Exercise instructions>
Retype the records from their beginning up to and including the line that contains "An observation I". Leave the pictures out of your answer.
*** Opening of Input data ***
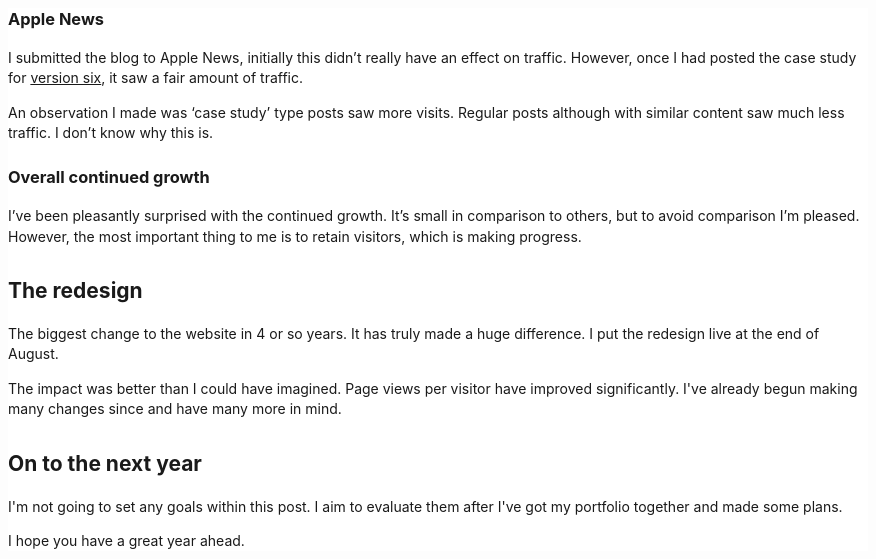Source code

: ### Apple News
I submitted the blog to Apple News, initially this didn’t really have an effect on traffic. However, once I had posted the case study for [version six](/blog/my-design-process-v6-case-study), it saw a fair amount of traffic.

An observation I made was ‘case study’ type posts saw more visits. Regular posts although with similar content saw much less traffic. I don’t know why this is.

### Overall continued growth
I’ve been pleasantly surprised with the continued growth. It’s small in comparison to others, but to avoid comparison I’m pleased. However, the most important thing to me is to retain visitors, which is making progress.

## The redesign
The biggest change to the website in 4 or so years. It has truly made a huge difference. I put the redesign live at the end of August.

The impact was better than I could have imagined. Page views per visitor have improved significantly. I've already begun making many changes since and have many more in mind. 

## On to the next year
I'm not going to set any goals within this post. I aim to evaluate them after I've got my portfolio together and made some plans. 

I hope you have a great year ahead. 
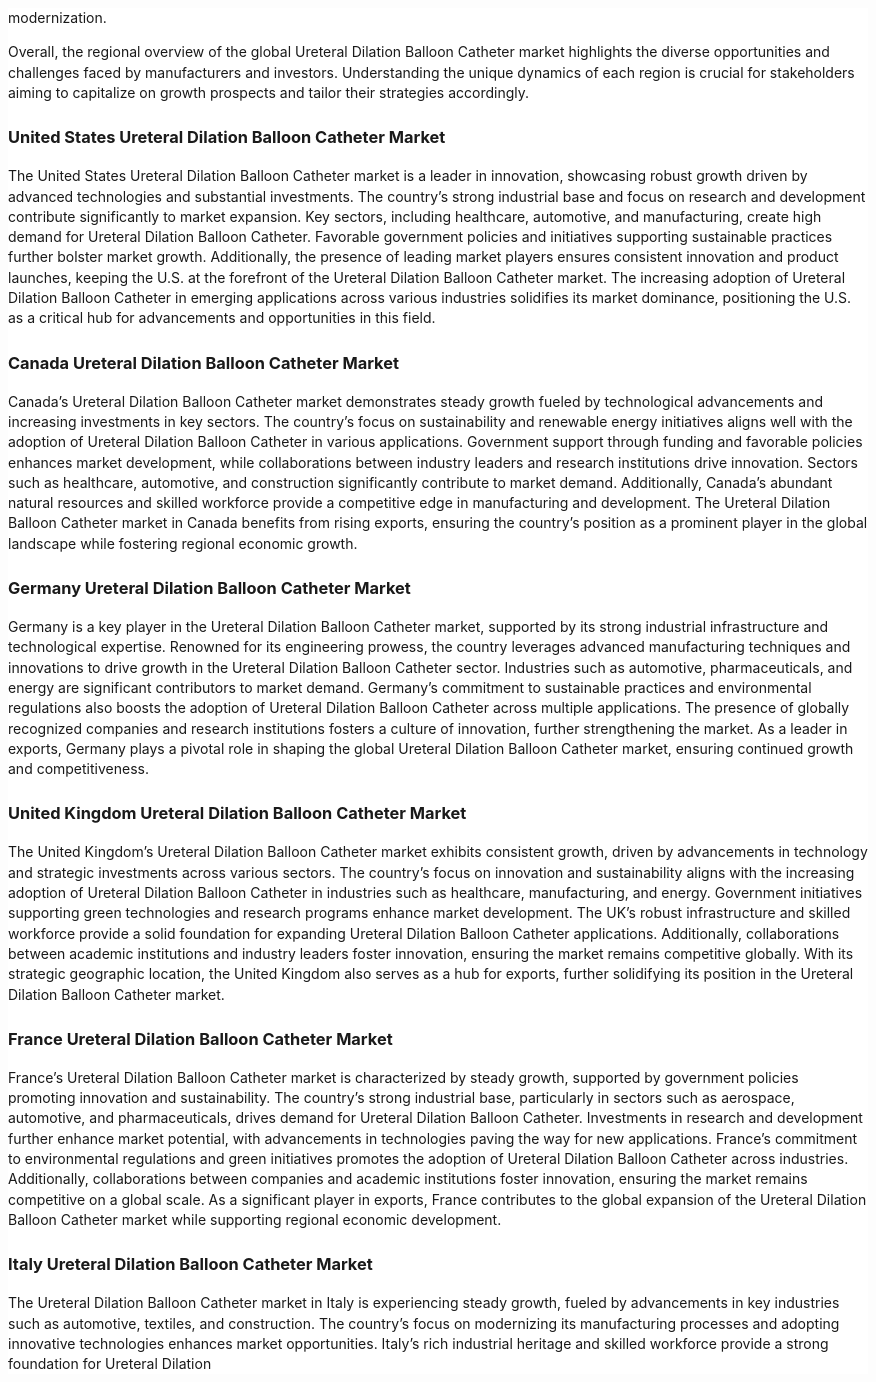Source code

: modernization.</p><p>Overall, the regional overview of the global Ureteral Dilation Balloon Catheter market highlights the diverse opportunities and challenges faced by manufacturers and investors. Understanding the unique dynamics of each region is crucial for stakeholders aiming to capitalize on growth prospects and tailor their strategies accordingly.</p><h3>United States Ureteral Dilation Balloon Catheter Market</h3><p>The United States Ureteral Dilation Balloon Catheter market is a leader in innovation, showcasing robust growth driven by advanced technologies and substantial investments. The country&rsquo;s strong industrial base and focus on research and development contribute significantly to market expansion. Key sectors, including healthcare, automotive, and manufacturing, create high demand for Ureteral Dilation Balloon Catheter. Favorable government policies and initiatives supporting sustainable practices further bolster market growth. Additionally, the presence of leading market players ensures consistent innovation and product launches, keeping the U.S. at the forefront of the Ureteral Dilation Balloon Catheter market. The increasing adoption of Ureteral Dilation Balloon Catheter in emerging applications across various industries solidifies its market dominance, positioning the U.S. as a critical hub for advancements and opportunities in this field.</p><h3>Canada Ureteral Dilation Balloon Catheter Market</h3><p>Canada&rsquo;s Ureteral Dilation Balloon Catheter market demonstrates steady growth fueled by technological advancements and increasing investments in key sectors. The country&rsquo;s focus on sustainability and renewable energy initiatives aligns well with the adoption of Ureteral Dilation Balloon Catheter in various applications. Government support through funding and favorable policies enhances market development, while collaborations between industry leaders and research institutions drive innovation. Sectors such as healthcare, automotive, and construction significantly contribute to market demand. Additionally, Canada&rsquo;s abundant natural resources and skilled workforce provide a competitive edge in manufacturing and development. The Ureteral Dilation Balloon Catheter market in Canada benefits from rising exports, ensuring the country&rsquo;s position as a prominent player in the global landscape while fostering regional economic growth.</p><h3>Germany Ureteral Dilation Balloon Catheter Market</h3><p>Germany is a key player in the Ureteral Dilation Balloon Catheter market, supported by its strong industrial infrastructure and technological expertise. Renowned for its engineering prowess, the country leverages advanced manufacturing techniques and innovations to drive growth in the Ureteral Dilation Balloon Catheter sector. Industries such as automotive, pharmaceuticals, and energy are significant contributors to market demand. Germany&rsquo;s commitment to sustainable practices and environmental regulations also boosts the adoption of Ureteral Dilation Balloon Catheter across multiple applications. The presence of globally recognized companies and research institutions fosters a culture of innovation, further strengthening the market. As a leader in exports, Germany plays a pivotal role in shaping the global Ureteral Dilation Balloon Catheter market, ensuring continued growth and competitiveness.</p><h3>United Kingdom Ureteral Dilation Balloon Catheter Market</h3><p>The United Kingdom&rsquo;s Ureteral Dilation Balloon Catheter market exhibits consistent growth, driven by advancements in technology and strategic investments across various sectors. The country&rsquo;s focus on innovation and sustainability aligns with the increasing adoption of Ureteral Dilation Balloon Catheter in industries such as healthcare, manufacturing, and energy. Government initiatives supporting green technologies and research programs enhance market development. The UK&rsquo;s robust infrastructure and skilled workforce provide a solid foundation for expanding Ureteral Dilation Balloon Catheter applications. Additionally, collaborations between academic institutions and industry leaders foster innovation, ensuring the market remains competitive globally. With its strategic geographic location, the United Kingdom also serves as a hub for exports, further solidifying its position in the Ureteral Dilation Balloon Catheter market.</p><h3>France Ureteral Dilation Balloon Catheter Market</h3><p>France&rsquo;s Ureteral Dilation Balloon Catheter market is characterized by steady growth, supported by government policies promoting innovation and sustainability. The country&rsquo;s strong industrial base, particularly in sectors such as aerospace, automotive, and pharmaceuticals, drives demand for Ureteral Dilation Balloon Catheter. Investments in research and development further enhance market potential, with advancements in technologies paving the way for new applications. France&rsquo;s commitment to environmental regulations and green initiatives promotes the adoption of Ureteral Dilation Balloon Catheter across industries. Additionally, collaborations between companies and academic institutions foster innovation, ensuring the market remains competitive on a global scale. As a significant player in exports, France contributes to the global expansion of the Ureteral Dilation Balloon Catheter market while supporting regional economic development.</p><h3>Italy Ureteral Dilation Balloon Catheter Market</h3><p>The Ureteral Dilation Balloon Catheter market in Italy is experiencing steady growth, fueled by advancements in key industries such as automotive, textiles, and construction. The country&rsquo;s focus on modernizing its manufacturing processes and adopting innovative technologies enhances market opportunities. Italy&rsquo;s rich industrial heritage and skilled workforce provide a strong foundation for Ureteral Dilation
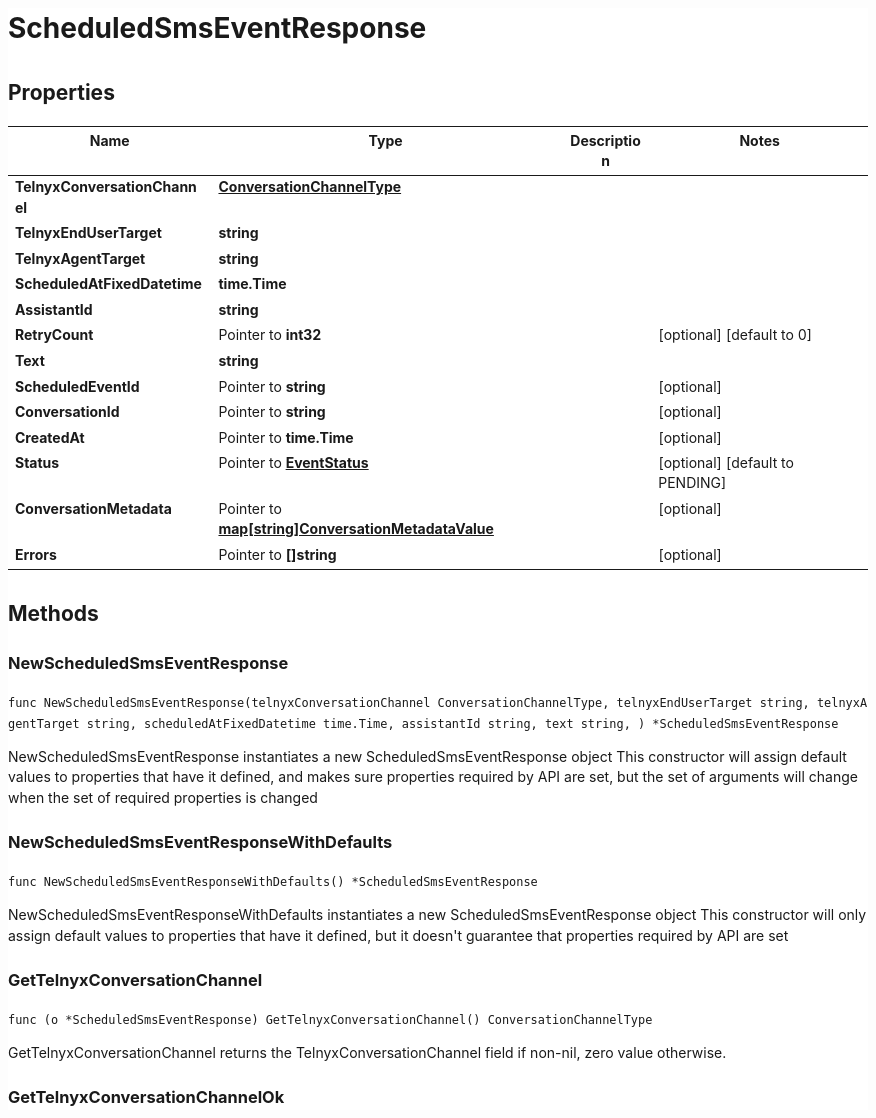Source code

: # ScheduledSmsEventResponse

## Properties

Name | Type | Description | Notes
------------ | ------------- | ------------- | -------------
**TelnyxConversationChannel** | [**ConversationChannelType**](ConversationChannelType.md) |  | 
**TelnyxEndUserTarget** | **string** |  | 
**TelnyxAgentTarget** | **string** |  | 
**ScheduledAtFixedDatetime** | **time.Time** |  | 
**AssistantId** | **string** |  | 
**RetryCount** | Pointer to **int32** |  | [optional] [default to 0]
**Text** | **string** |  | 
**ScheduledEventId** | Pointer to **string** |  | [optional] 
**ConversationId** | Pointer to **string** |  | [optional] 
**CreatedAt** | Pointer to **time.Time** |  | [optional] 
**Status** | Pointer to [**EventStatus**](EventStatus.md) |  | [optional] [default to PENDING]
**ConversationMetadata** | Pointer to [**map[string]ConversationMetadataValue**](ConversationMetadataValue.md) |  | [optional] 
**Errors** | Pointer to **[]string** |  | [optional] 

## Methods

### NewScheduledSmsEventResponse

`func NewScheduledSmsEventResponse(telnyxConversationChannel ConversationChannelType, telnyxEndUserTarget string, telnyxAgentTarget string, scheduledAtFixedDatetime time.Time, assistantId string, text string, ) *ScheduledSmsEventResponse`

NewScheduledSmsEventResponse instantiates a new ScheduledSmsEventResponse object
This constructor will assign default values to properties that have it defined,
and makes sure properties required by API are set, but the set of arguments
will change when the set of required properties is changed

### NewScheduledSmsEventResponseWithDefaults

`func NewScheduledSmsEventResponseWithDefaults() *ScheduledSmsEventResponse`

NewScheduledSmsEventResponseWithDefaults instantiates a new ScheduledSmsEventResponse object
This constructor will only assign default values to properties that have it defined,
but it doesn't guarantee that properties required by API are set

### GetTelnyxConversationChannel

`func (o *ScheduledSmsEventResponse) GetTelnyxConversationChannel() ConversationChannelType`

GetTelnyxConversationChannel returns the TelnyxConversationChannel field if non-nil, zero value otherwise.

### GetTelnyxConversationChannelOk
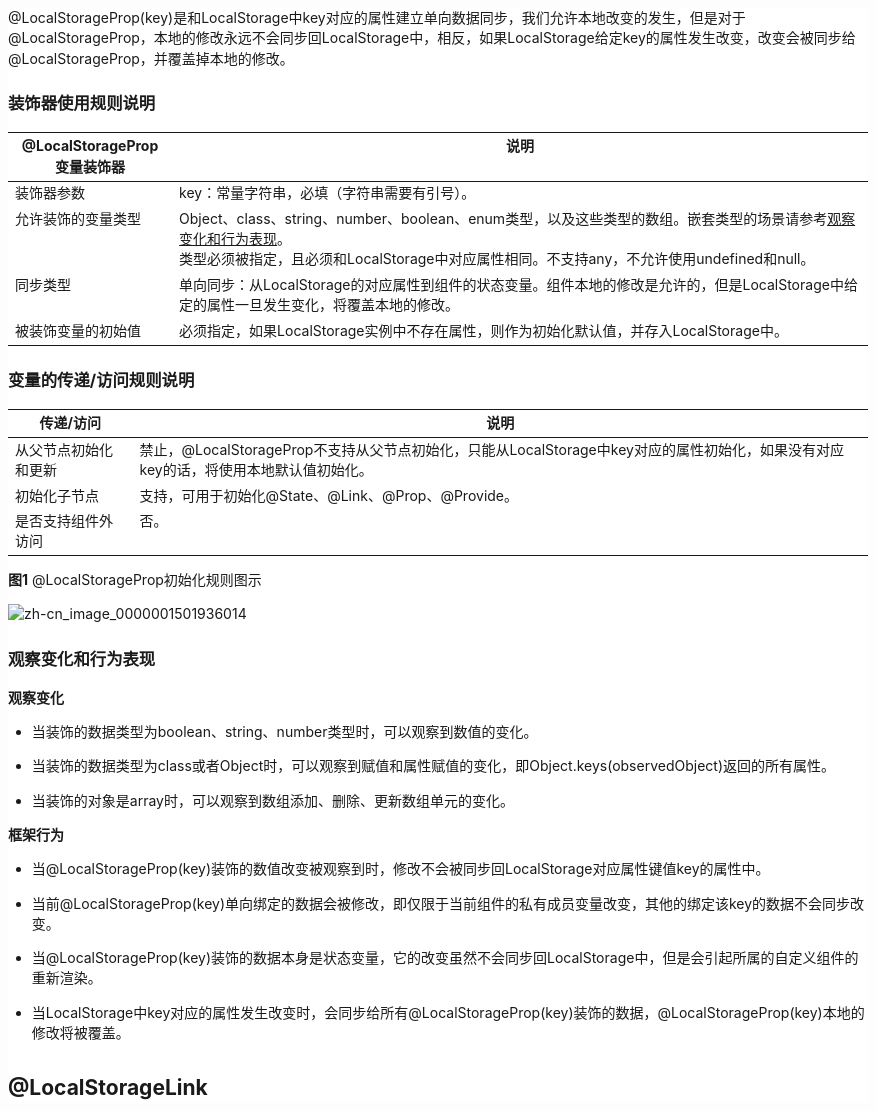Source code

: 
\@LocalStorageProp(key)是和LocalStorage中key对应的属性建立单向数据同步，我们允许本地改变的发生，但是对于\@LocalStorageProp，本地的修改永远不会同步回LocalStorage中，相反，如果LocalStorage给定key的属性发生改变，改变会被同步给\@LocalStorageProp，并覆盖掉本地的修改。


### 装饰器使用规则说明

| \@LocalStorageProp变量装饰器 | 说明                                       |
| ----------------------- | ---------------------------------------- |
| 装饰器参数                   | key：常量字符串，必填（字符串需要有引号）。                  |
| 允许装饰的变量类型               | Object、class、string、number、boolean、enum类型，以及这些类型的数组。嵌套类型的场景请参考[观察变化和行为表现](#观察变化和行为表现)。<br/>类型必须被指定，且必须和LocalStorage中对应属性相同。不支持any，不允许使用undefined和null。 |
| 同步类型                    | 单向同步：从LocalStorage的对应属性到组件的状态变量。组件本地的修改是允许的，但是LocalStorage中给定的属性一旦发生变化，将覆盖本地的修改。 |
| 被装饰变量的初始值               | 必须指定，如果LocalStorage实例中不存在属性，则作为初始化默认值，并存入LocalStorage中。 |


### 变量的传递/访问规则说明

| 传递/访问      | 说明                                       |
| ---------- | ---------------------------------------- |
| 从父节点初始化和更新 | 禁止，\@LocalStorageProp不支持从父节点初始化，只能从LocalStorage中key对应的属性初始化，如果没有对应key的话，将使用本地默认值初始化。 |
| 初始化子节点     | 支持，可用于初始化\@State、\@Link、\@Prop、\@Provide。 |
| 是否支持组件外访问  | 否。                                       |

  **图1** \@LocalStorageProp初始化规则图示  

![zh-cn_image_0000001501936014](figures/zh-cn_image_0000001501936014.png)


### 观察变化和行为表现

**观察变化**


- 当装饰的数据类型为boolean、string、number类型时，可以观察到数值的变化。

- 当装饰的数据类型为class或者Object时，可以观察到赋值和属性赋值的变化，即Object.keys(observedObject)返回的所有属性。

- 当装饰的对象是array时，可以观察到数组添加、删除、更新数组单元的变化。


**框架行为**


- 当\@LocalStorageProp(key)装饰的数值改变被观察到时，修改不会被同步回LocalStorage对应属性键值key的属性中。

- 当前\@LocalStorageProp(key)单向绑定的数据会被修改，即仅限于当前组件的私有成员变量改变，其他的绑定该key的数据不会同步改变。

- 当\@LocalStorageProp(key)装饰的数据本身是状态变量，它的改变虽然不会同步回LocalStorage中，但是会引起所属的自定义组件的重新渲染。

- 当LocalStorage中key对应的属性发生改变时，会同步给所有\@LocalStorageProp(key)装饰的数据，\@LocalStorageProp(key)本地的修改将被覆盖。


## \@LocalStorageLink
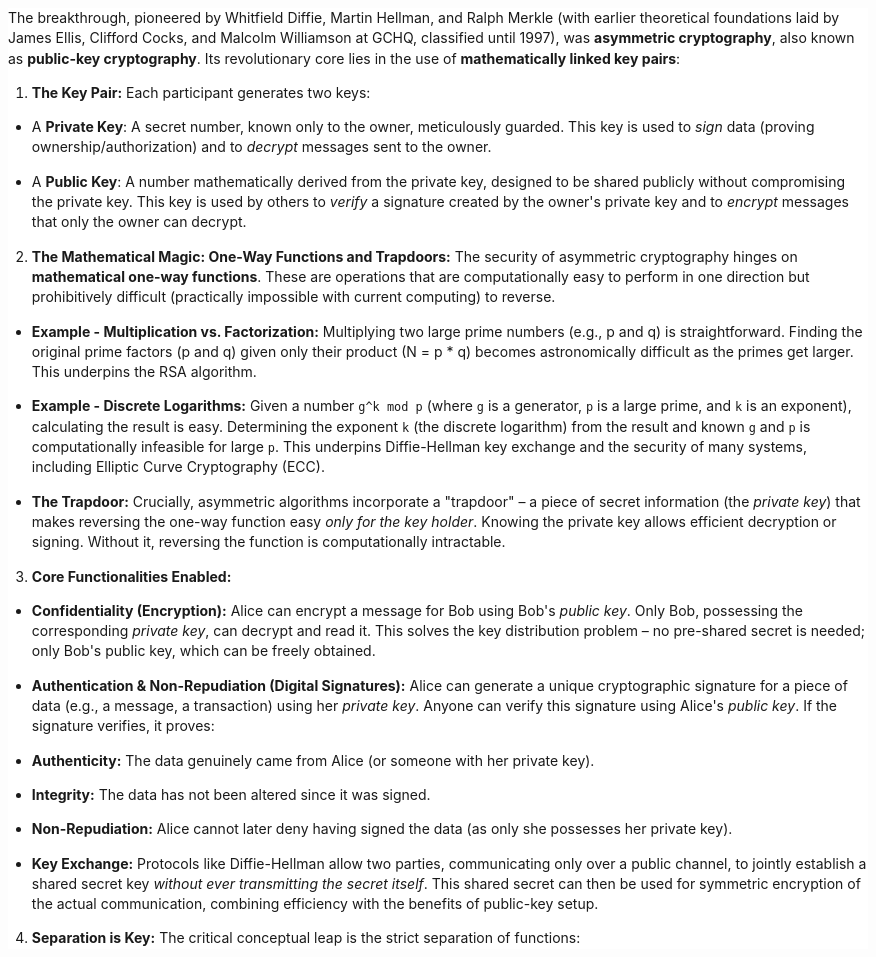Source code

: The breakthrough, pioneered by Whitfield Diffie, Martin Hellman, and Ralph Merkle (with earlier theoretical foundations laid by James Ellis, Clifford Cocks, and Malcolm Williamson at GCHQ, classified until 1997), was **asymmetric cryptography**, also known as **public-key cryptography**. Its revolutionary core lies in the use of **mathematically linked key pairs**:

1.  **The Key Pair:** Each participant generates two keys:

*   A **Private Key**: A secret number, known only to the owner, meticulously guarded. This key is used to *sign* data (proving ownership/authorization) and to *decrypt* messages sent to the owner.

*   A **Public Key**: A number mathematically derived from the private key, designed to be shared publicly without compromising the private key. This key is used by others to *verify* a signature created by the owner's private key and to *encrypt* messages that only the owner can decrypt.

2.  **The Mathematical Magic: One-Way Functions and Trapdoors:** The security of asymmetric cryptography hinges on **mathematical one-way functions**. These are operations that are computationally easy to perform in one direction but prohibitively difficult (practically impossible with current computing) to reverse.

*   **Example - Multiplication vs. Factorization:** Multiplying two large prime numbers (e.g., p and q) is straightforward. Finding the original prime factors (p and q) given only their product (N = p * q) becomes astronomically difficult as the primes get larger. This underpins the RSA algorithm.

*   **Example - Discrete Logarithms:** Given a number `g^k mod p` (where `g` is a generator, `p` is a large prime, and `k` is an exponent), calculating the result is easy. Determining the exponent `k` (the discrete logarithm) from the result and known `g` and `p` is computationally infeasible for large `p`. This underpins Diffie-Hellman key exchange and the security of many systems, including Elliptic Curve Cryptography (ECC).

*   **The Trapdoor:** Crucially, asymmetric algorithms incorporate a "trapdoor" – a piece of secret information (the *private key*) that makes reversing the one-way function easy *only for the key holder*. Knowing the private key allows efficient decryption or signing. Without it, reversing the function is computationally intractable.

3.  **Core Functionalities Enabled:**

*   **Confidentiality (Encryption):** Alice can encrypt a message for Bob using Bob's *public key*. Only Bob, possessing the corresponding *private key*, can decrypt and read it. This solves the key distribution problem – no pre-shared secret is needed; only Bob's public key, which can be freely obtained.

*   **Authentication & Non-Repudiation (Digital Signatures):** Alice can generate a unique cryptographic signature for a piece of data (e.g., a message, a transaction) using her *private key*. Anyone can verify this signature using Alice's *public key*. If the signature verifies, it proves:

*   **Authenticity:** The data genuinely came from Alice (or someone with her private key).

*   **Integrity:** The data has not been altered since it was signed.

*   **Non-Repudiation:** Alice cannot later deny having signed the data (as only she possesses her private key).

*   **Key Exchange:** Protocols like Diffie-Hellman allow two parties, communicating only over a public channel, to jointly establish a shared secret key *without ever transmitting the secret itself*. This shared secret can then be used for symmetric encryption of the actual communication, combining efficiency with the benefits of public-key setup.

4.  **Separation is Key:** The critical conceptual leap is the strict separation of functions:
*** Close of Input data ***
Expected answer>
Source code

: ### Apple News
I submitted the blog to Apple News, initially this didn’t really have an effect on traffic. However, once I had posted the case study for [version six](/blog/my-design-process-v6-case-study), it saw a fair amount of traffic.

An observation I made was ‘case study’ type posts saw more visits. Regular posts although with similar content saw much less traffic. I don’t know why this is.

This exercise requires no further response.